I could call this method (RunUntilEmpty) recursively, but unfortunately the stack can be really huge and is likely to result in an overflow.
Could you please tell me how to achieve this? Is there a way of doing this kind of actions in C#?
If I understand correctly, you basically start out with some collection of Job objects, each representing some task which can itself create one or more new Job objects as a result of performing its task.
Your updated code example looks like it will basically accomplish this. But note that, as commenter CommuSoft points out, it won't make most efficient use of your CPU cores. Because you are only updating the list of jobs after each group of jobs has completed, there's no way for newly-generated jobs to run until all of the previously-generated jobs have completed.
A better implementation would use a single queue of jobs, continually retrieving new Job objects for execution as old ones complete.
I agree that TPL Dataflow may be a useful way to implement this. However, depending on your needs, you might find it simple enough to just queue the tasks directly to the thread pool and use CountdownEvent to track the progress of the work so that your RunUntilEmpty() method knows when to return.
Without a good, minimal, complete code example, it's impossible to provide an answer that includes a similarly complete code example. But hopefully the below snippet illustrates the basic idea well enough:
public void RunUntilEmpty(List<Job> jobs)
{
CountdownEvent countdown = new CountdownEvent(1);
QueueJobs(jobs, countdown);
countdown.Signal();
countdown.Wait();
}
private static void QueueJobs(List<Job> jobs, CountdownEvent countdown)
{
foreach (Job job in jobs)
{
countdown.AddCount(1);
Task.Run(() =>
{
// after a job is done, it may return new jobs to do
QueueJobs(job.Do(), countdown);
countdown.Signal();
});
}
}
The basic idea is to queue a new task for each Job object, incrementing the counter of the CountdownEvent for each task that is queued. The tasks themselves do three things:
Run the Do() method,
Queue any new tasks, using the QueueJobs() method so that the CountdownEvent object's counter is incremented accordingly, and
Signal the CountdownEvent, decrementing its counter for the current task
The main RunUntilEmpty() signals the CountdownEvent to account for the single count it contributed to the object's counter when it created it, and then waits for the counter to reach zero.

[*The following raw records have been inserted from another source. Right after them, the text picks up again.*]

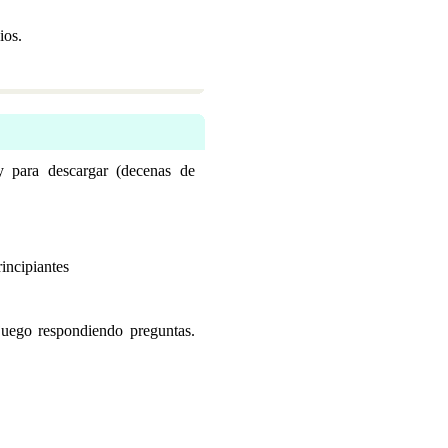
ios.
 y para descargar (decenas de
incipiantes
 juego respondiendo preguntas.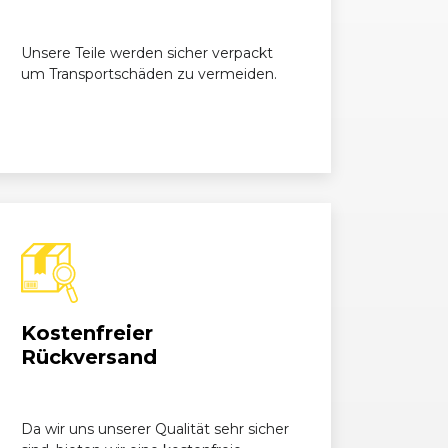
TDI
1968, 130 kW, 177 PS
Unsere Teile werden sicher verpackt
um Transportschäden zu vermeiden.
TDI
1968, 110 kW, 150 PS
TDI
1968, 140 kW, 190 PS
TDI
1968, 130 kW, 177 PS
TDI
1968, 105 kW, 143 PS
TDI
1968, 110 kW, 150 PS
Kostenfreier
TDI
1968, 140 kW, 190 PS
Rückversand
DI ultra
1968, 100 kW, 136 PS
TFSI
Da wir uns unserer Qualität sehr sicher
1984, 165 kW, 225 PS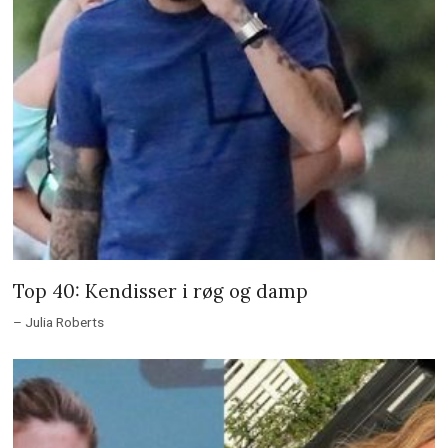
Top 40: Kendisser i røg og damp
– Julia Roberts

Note that the calls to QueueJobs() are not recursive. The QueueJobs() method is not called by itself, but rather by the anonymous method declared within it, which is itself also not called by QueueJobs(). So there is no stack-overflow issue here.
The key feature in the above is that tasks are continuously queued as they become known, i.e. as they are returned by the previously-executed Do() method calls. Thus, the available CPU cores are kept busy by the thread pool, at least to the extent that any completed Do() method has in fact returned any new Job object to run. This addresses the main problem with the version of the code you've included in your question.